Natürlich gibt es auch noch abseits der üblichen und notwendigen Entgleisungen einiges zu sehen. Wenn man den visuellen Aspekt auf die Spitze treiben will, dann sieht das so aus:
Ich gebe zu, es ist nicht übermäßig herausfordernd eine Reihe unhörbarer Instrumente als Matrix für die Anzeige eines Videos zu benutzen. Es gibt aber auch Stücke, denen man den künsterischen Anspruch wirklich nicht absprechen kann.

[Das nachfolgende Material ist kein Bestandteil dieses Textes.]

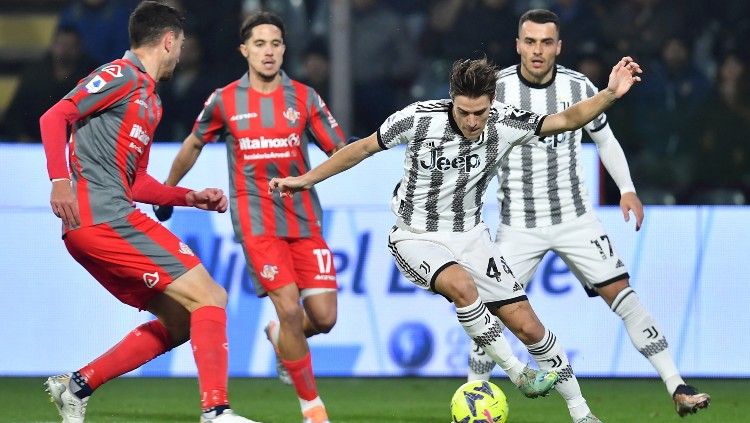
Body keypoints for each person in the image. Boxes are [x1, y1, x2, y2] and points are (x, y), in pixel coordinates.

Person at [271, 54, 644, 423]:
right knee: (461, 287)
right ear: (452, 100)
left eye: (479, 112)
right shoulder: (417, 119)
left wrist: (609, 94)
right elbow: (362, 147)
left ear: (491, 103)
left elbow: (565, 119)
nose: (471, 121)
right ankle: (519, 374)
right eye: (463, 111)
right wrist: (305, 180)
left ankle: (582, 413)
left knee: (529, 326)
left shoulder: (505, 122)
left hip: (471, 236)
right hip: (415, 235)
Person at [465, 9, 711, 418]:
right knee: (490, 316)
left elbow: (606, 140)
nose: (538, 50)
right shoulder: (498, 90)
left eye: (546, 42)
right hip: (518, 226)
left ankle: (677, 384)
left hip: (575, 220)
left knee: (624, 297)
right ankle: (475, 397)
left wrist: (627, 190)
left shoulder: (578, 86)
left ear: (559, 46)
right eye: (530, 41)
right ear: (518, 45)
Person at [38, 2, 261, 422]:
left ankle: (76, 385)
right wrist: (59, 179)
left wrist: (187, 196)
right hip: (104, 218)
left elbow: (136, 183)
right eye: (180, 45)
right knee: (211, 296)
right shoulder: (119, 75)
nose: (180, 54)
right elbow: (55, 117)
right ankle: (216, 411)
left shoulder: (150, 101)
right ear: (169, 40)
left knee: (180, 321)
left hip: (100, 222)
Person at [158, 11, 345, 423]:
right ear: (245, 50)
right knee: (291, 310)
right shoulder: (225, 99)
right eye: (259, 44)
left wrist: (357, 154)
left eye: (275, 44)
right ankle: (312, 408)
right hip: (256, 221)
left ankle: (282, 339)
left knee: (324, 319)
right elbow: (192, 144)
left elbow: (339, 149)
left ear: (284, 50)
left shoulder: (305, 98)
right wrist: (170, 190)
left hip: (305, 221)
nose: (268, 51)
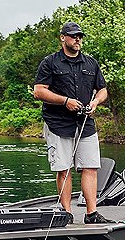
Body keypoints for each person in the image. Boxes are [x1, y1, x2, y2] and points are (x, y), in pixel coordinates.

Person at [34, 21, 113, 224]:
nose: (77, 39)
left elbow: (102, 90)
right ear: (63, 38)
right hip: (58, 123)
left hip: (85, 122)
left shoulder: (91, 63)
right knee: (64, 168)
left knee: (90, 167)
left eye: (80, 36)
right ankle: (67, 214)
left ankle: (92, 214)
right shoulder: (50, 62)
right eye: (73, 35)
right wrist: (65, 101)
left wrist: (95, 101)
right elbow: (39, 91)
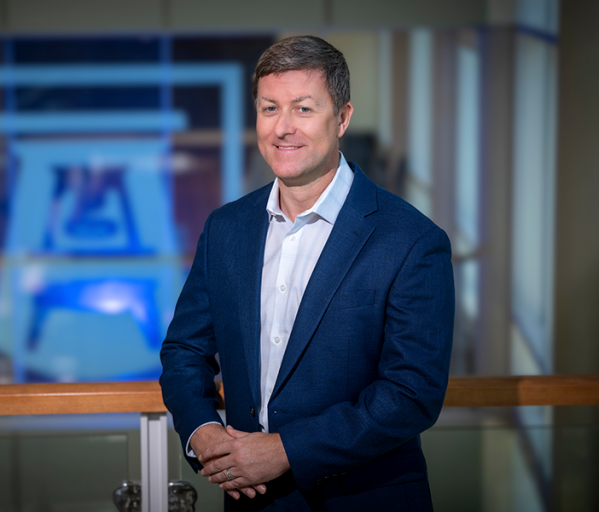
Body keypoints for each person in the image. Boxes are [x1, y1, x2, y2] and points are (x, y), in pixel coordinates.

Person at [160, 35, 454, 511]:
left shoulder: (412, 240)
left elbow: (412, 392)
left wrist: (284, 450)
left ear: (342, 118)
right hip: (249, 499)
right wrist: (204, 432)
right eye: (269, 108)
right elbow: (184, 349)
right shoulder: (226, 228)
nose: (282, 128)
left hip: (362, 500)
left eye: (303, 109)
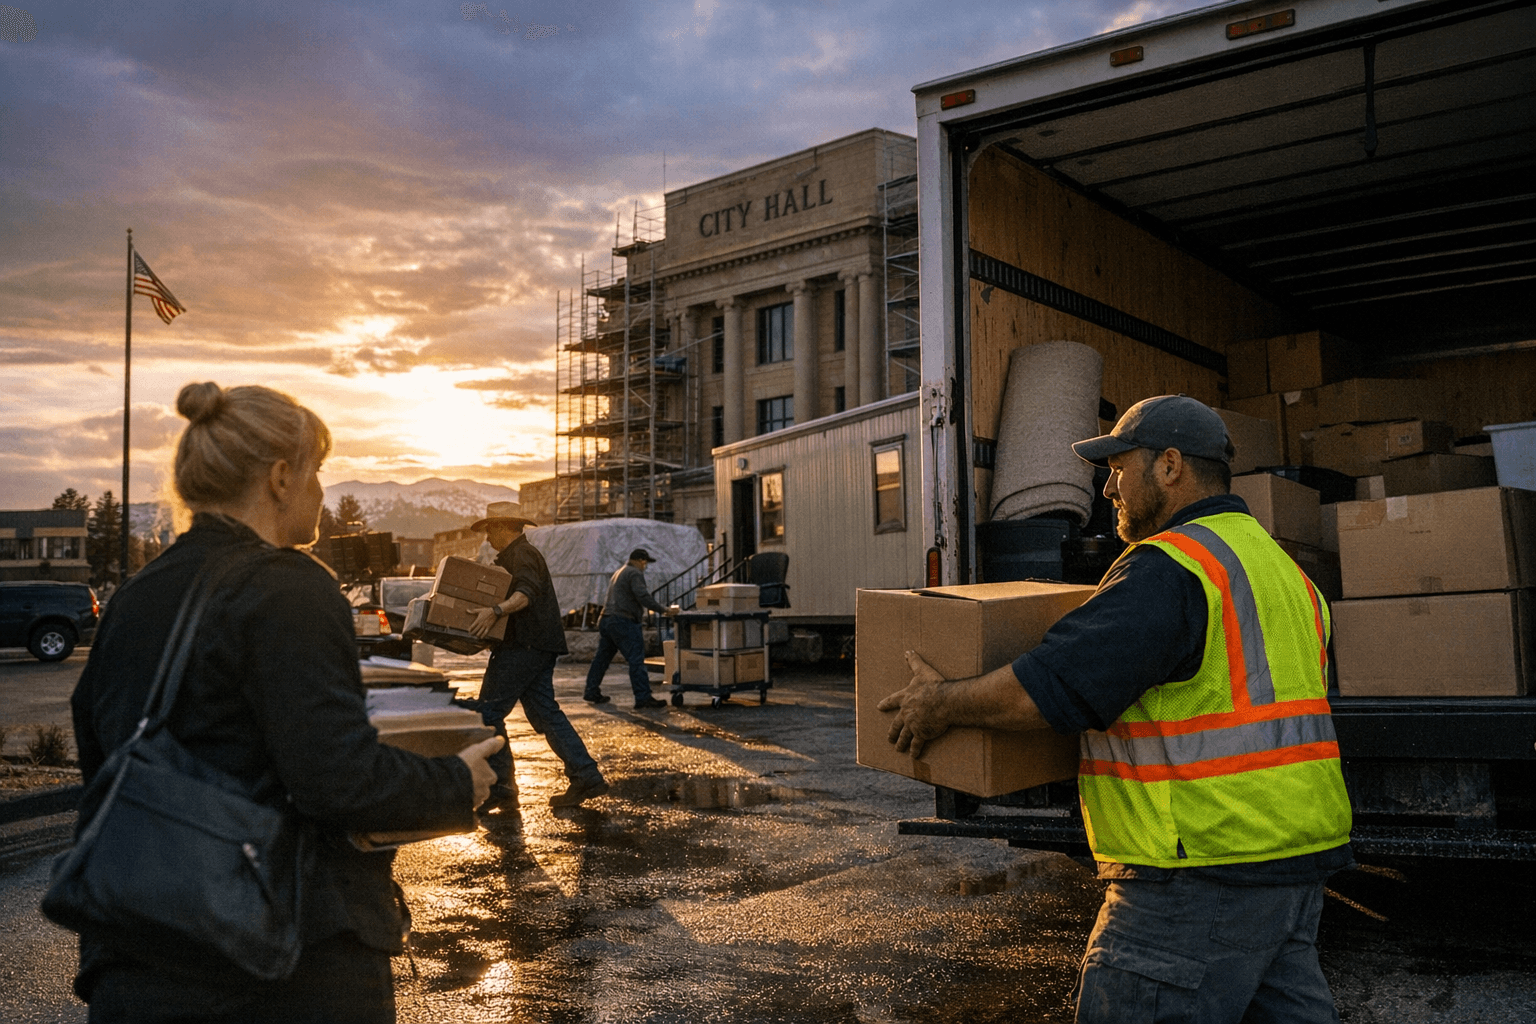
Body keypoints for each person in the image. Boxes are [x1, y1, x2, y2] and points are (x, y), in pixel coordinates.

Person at [879, 395, 1353, 1024]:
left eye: (1119, 468)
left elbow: (1050, 688)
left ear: (1170, 466)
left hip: (1196, 872)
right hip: (1293, 863)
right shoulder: (1283, 571)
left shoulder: (1173, 568)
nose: (1108, 489)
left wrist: (940, 703)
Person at [68, 382, 502, 1024]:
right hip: (281, 961)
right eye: (316, 471)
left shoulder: (138, 594)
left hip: (137, 956)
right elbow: (337, 780)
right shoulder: (288, 586)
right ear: (279, 478)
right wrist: (455, 781)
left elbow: (101, 747)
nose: (322, 491)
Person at [463, 501, 610, 810]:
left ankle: (503, 787)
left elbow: (525, 594)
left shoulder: (523, 555)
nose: (488, 537)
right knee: (545, 713)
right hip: (536, 646)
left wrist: (495, 611)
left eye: (490, 530)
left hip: (524, 647)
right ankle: (586, 775)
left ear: (503, 528)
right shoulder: (515, 556)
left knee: (488, 713)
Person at [583, 547, 680, 708]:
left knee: (601, 659)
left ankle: (591, 691)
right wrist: (663, 610)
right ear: (641, 561)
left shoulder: (619, 572)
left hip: (607, 619)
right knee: (636, 660)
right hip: (623, 621)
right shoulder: (634, 573)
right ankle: (643, 697)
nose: (645, 567)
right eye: (645, 563)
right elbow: (642, 596)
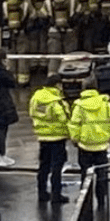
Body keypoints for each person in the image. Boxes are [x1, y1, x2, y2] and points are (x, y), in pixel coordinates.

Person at [68, 76, 110, 208]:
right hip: (101, 146)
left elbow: (74, 125)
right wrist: (108, 138)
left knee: (85, 174)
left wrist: (75, 140)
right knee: (102, 175)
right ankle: (101, 201)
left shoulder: (79, 105)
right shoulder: (105, 104)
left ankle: (86, 202)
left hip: (85, 146)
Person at [30, 72, 70, 204]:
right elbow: (64, 119)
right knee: (56, 168)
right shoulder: (56, 101)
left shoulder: (36, 97)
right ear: (57, 85)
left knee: (44, 166)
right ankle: (56, 195)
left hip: (43, 137)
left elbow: (32, 113)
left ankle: (42, 193)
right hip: (57, 138)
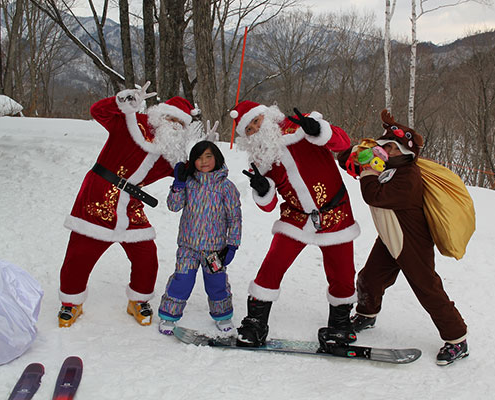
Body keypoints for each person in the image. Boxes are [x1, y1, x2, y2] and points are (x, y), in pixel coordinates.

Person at [58, 82, 214, 328]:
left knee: (146, 254)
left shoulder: (169, 153)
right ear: (160, 115)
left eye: (180, 124)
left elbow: (191, 174)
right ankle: (71, 302)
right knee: (80, 253)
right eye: (171, 119)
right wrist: (122, 102)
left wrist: (210, 156)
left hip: (130, 206)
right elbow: (98, 111)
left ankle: (138, 300)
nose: (174, 126)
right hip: (98, 197)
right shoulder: (130, 123)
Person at [337, 110, 468, 366]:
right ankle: (367, 313)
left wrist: (366, 171)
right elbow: (348, 159)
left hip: (411, 242)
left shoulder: (408, 176)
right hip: (390, 237)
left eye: (392, 149)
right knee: (369, 277)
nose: (385, 152)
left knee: (427, 288)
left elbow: (374, 195)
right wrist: (338, 146)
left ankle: (457, 339)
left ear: (406, 154)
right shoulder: (387, 168)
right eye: (384, 147)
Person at [230, 100, 360, 347]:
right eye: (249, 129)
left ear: (267, 116)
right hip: (295, 217)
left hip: (335, 212)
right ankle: (256, 323)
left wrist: (320, 130)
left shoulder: (303, 127)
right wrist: (262, 189)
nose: (256, 129)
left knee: (342, 273)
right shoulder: (259, 159)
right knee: (272, 266)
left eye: (257, 121)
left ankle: (340, 326)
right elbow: (267, 205)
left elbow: (343, 143)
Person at [157, 140, 241, 335]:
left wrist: (232, 245)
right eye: (198, 158)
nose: (203, 161)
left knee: (217, 283)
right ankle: (169, 316)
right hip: (188, 247)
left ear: (217, 158)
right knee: (182, 280)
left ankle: (223, 316)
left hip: (215, 250)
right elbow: (173, 206)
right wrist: (177, 186)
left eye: (208, 156)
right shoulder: (189, 183)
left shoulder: (226, 188)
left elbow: (235, 218)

Und dann gibt es noch jene Japaner, die soetwas einfach trotzdem auf dem Klavier spielen:
Und da merkt man, dass das größte Problem der reinen Computermusik in vielen Fällen die schlechte Umsetzung des reichen Klangs physischer Instrumente ist. Aber das dürfte zu den Problemen gehören, die irgendwann nicht einfach nur gelöst sind. Ich bin mir sicher, dass man auc heute schon mit einer aufwändigen Simulation eines echten Klaviers einen ganz vergleichbaren rein synthetischen Klang erzeugen kann. Wirklich interessant wird es, wenn solche digitalen Instrumente für alle frei zugänglich sind und man anfängt, ihre Eigenschaften von Hand an ästhetische Bedürftnisse anzupassen.
Wenn man später einmal auf unsere Zeit zurück blickt, wird man auf irgendwelchen Datenträgern solche und ähnliche Artefakte finden. Man wird es anschauen, mit dem Kopf schütteln und sagen, dass wir in einer wilden, primitiven Zeit lebten – wenn auch einer unheimlich faszinierenden und interessanten.